I am planning to immigrate to Australia. What can be the aprox cost for this process? Is there any criteria for minimum bank balance for immigration to Australia?


----------



## soeid (Oct 19, 2012)

There is no show-funds requirements as per DIAC.
However, if you are applying for 190 visa which is state sponsored, some of the States are requiring proofs of funds


----------



## superm (Jul 1, 2012)

For 189 - you need no proof of funds. Just make sure you have enough to go through the process and also when you make the move after getting PR.

For 190 - I believe state asks for the amount of funds you have, but don't ask for proof. But you should not be giving out false information!


----------



## soudip (Mar 27, 2013)

*189 vs 190*

Is there any special advantage when applying for State Sponsership?
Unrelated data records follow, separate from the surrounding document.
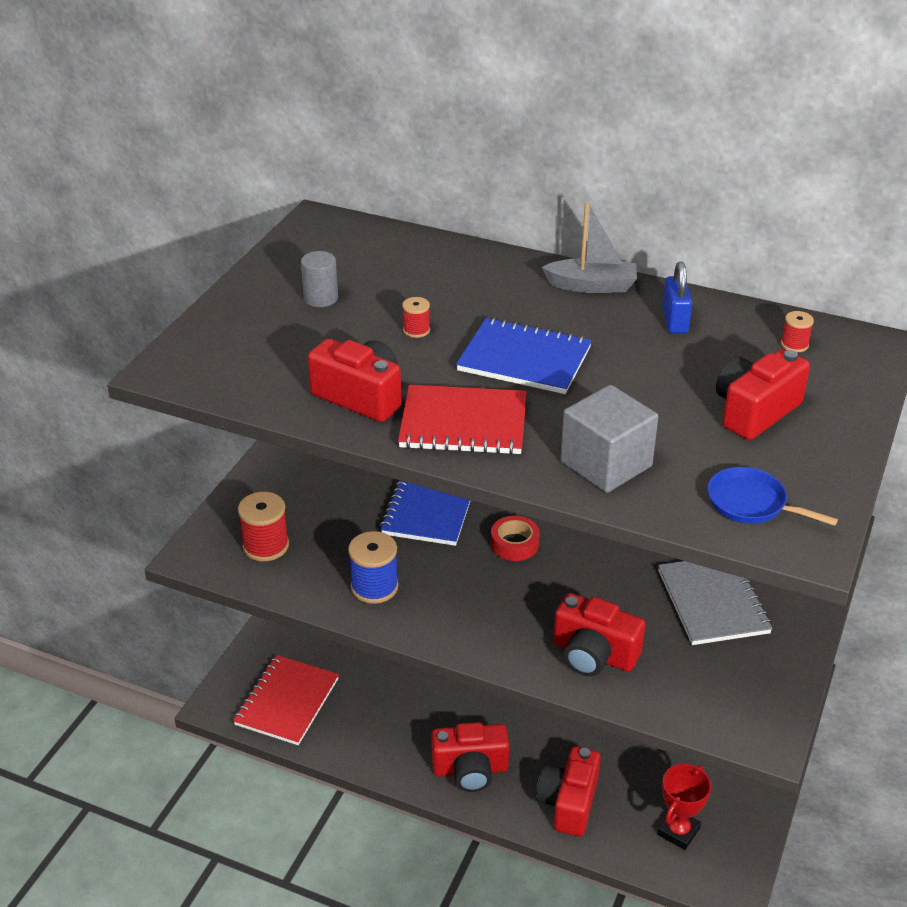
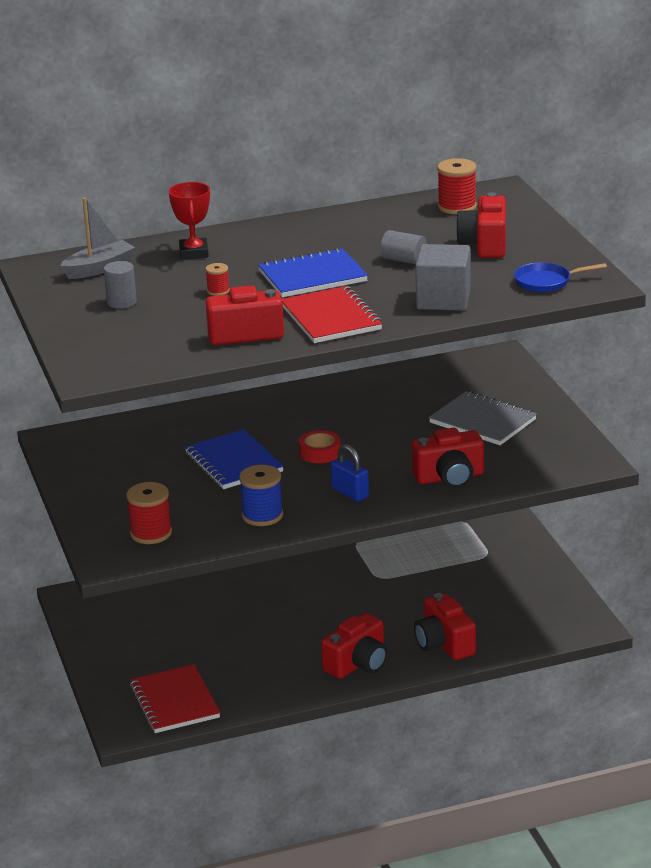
camera: 40 degrees left, 10 degrees down
(463, 423) = (330, 318): red notebook -> red notebook turned 75 degrees counterclockwise
(592, 286) = (289, 227): grey boat -> grey boat (99, 268)
(640, 387) = (403, 260): none -> grey cylinder
(675, 321) = (370, 223): blue padlock -> blue padlock (350, 493)
(678, 831) = (528, 620): red trophy -> red trophy (194, 253)
(794, 344) = (457, 207): red spool -> red spool, size x1.83

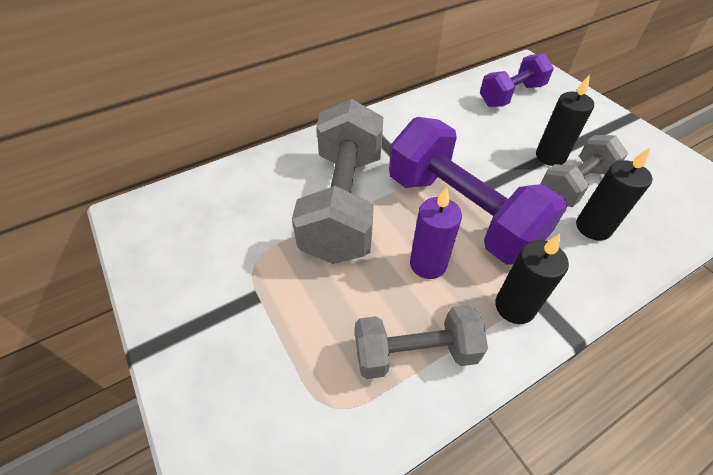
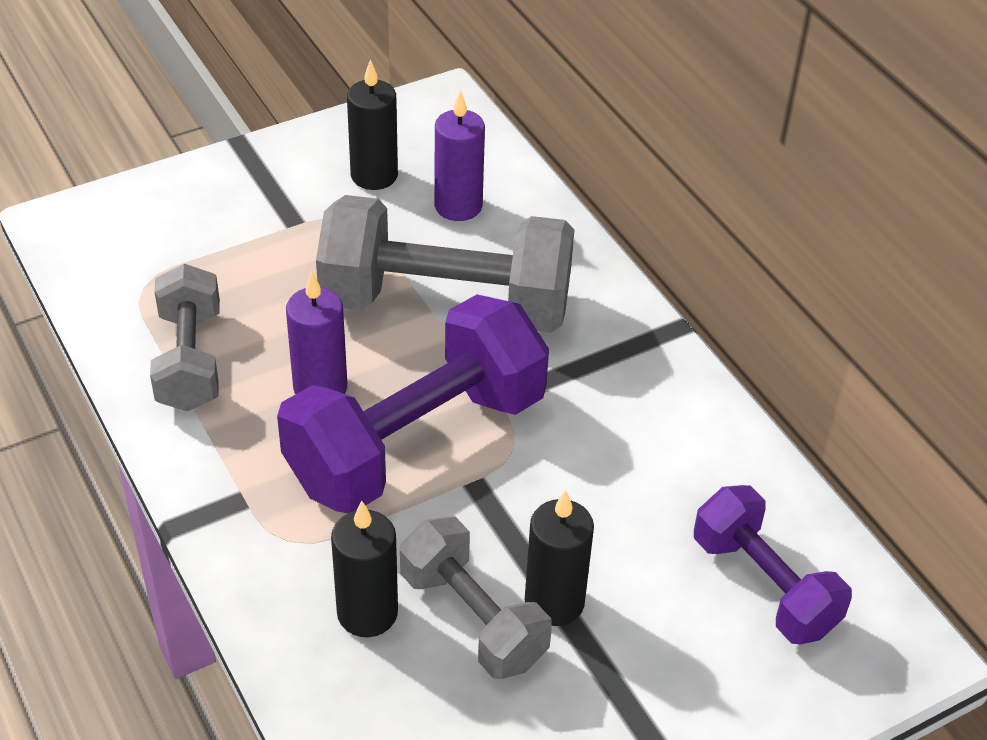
camera: 90 degrees right, 5 degrees down
(248, 201) = (458, 206): none -> purple candle
(514, 307) = (234, 471): black candle -> black candle (374, 175)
I got to know that there is an additional constraint on your location if going there wit State sponsership. But is there any benefit as well over independent visa?


----------



## superm (Jul 1, 2012)

soudip said:


> Is there any special advantage when applying for State Sponsership? I got to know that there is an additional constraint on your location if going there wit State sponsership. But is there any benefit as well over independent visa?


For differences between 2 and why one might need to go for 190 .. Check EOI page of Migrate to Australia information place.


----------